In 1971, Wang married a Tibetan woman, another tireless healthcare worker in Awancang.
Wang Tuansheng, Wang's eldest son, said his father is quite complex.
"Sometimes, I felt very close to him. He taught me everything, and I was influenced by his personality. But at other times, I felt distanced, as he was always so busy with work and did not spend much time with us,"Wang Tuansheng said.
When he was young, Wang Tuansheng, now 49, showed a strong interest in medicine. "I would accompany my father when he made home visits and help him with chores around the center," he said.

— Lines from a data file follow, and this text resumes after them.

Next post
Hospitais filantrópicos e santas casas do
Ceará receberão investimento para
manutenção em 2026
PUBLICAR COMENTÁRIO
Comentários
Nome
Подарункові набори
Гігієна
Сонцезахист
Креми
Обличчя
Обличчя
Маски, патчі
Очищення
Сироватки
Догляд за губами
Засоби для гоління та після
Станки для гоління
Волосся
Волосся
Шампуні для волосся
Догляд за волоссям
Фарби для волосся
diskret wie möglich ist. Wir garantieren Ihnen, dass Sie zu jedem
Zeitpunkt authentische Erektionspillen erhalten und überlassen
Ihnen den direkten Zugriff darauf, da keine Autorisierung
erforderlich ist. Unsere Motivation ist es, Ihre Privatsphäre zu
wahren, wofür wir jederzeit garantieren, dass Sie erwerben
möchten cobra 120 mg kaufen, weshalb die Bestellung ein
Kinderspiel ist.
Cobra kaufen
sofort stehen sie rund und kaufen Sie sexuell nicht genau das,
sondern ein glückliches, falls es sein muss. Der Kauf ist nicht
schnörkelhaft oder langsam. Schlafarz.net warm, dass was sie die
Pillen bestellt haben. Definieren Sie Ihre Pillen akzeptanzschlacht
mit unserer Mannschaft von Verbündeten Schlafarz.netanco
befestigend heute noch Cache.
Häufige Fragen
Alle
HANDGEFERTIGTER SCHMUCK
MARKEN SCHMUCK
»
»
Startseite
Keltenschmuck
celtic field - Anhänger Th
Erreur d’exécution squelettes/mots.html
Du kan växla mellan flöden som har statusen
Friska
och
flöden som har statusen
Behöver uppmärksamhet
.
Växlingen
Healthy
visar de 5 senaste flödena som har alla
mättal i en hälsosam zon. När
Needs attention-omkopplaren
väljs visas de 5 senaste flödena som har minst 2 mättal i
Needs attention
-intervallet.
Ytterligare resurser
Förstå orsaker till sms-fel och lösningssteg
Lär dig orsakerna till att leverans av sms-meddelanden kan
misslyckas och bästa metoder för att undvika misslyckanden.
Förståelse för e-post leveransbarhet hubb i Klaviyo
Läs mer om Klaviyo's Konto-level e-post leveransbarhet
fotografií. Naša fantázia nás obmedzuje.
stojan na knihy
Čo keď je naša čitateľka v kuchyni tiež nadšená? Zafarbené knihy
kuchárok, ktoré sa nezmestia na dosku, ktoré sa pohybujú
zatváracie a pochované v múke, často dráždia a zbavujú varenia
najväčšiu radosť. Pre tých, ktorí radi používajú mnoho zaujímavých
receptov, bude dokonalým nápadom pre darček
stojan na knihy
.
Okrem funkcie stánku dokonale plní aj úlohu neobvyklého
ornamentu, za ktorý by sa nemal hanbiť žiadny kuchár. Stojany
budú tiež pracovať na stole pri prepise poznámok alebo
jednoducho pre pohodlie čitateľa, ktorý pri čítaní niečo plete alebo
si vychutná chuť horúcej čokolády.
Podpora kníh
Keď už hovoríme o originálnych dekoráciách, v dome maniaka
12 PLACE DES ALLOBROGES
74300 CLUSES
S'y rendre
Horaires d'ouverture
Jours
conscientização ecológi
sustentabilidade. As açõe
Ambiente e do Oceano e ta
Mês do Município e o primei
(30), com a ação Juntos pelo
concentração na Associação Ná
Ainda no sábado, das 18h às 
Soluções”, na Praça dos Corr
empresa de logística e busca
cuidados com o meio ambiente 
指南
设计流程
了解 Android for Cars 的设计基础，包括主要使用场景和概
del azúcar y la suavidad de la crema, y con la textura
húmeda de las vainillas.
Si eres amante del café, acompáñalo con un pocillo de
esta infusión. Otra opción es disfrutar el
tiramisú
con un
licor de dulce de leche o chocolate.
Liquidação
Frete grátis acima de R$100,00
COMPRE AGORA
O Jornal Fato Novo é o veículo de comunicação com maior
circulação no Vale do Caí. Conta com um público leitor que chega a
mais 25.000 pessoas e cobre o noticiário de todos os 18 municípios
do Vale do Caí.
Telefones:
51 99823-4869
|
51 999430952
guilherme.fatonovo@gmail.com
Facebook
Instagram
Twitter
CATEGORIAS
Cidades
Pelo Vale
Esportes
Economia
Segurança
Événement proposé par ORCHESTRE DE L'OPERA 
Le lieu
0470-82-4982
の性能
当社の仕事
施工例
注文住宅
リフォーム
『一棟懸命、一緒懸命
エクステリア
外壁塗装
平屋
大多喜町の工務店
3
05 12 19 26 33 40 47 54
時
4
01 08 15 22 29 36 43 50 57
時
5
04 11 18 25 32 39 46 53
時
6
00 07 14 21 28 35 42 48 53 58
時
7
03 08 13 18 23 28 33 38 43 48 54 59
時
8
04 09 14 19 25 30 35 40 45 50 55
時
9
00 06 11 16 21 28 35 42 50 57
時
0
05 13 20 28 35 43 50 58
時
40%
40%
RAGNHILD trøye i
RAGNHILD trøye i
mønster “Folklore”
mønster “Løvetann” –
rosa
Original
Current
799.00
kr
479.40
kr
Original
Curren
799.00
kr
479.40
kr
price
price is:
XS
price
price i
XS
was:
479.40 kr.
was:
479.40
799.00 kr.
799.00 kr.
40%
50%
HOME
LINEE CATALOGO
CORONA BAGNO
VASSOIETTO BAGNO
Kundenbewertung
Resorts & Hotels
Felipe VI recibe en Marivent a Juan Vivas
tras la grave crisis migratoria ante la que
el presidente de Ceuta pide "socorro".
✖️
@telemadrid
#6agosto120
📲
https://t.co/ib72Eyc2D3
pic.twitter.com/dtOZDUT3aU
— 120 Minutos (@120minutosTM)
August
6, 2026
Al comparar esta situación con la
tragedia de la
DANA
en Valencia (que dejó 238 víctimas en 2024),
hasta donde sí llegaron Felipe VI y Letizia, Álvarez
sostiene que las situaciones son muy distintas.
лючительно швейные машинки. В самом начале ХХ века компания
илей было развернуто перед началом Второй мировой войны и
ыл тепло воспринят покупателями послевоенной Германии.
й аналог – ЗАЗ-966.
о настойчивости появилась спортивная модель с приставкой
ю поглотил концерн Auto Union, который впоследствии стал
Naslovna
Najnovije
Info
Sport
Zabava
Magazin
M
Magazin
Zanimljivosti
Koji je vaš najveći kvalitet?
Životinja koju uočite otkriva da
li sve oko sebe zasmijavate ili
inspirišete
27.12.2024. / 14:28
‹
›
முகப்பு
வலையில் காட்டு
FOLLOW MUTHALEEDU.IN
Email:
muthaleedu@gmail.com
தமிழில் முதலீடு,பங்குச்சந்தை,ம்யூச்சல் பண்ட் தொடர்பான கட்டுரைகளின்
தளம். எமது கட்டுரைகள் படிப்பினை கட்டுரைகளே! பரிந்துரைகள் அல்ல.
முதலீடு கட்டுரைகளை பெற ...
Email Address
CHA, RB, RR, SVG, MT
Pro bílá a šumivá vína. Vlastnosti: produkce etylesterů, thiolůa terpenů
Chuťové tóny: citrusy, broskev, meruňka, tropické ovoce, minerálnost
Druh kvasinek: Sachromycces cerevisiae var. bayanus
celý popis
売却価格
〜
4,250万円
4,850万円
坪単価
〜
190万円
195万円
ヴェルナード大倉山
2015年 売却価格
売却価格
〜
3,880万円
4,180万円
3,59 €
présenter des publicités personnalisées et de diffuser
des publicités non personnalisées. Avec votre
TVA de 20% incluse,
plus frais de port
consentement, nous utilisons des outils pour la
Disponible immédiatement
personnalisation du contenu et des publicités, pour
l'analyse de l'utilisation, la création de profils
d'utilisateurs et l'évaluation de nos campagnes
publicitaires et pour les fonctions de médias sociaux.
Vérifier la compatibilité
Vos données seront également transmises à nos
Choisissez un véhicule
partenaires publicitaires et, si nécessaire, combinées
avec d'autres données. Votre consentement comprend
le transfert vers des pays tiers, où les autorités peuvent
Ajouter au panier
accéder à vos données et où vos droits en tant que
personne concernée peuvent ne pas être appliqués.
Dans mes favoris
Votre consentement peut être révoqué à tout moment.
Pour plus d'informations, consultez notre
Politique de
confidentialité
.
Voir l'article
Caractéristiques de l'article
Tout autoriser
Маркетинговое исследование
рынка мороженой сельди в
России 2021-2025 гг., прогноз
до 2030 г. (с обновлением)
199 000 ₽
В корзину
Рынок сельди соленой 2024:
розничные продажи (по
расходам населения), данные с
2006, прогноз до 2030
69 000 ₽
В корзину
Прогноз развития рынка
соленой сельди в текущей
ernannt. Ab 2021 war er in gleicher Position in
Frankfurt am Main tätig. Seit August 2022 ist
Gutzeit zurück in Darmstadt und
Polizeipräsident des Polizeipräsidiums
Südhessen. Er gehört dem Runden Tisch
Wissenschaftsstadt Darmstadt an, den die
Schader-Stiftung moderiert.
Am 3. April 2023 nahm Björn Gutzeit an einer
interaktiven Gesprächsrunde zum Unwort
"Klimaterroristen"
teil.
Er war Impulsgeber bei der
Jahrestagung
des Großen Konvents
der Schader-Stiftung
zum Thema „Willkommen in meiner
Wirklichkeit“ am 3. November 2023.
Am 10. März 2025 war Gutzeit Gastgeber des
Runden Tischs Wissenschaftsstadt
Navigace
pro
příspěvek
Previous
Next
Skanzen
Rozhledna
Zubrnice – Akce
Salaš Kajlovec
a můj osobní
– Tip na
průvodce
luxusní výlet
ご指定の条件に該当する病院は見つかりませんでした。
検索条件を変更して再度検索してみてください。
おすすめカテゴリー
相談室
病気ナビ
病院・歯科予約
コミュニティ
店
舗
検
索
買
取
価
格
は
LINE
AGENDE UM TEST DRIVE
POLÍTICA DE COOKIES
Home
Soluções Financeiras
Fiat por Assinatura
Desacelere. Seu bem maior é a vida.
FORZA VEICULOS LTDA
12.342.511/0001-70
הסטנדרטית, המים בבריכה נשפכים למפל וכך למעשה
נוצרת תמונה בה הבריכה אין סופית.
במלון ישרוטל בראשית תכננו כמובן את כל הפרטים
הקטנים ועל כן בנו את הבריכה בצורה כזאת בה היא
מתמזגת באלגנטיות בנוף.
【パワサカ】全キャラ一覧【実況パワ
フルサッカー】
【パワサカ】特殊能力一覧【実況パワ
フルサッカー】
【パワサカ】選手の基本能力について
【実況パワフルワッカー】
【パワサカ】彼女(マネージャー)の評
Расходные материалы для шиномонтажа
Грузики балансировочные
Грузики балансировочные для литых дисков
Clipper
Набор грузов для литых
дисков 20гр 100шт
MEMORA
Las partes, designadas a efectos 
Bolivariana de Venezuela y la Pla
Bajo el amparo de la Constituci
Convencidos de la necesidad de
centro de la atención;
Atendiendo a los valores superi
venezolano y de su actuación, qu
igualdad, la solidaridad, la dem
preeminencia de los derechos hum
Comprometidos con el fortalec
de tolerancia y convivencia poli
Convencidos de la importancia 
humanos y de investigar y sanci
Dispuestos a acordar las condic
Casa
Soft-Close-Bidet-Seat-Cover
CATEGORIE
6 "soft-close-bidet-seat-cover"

When he graduated from a medical university in Lanzhou, capital of Gansu province, Wang Tuansheng was faced with the same choice as his father: to become a promising doctor in a big city, or go back to Maqu.
Though his father advised him to work in an urban area, Wang Tuansheng decided to follow in his father's footsteps. After serving in his hometown for 20 years, he is now the director of Maqu County Hospital. "My father's decision not only influenced me but also encouraged many young people to dedicate themselves to healthcare in rural and backward areas," Wang Tuansheng said.
Wang Wanqing is confident that going to Maqu was the right thing to do. "If I had a second life, I would still make the same decision without hesitation," he said.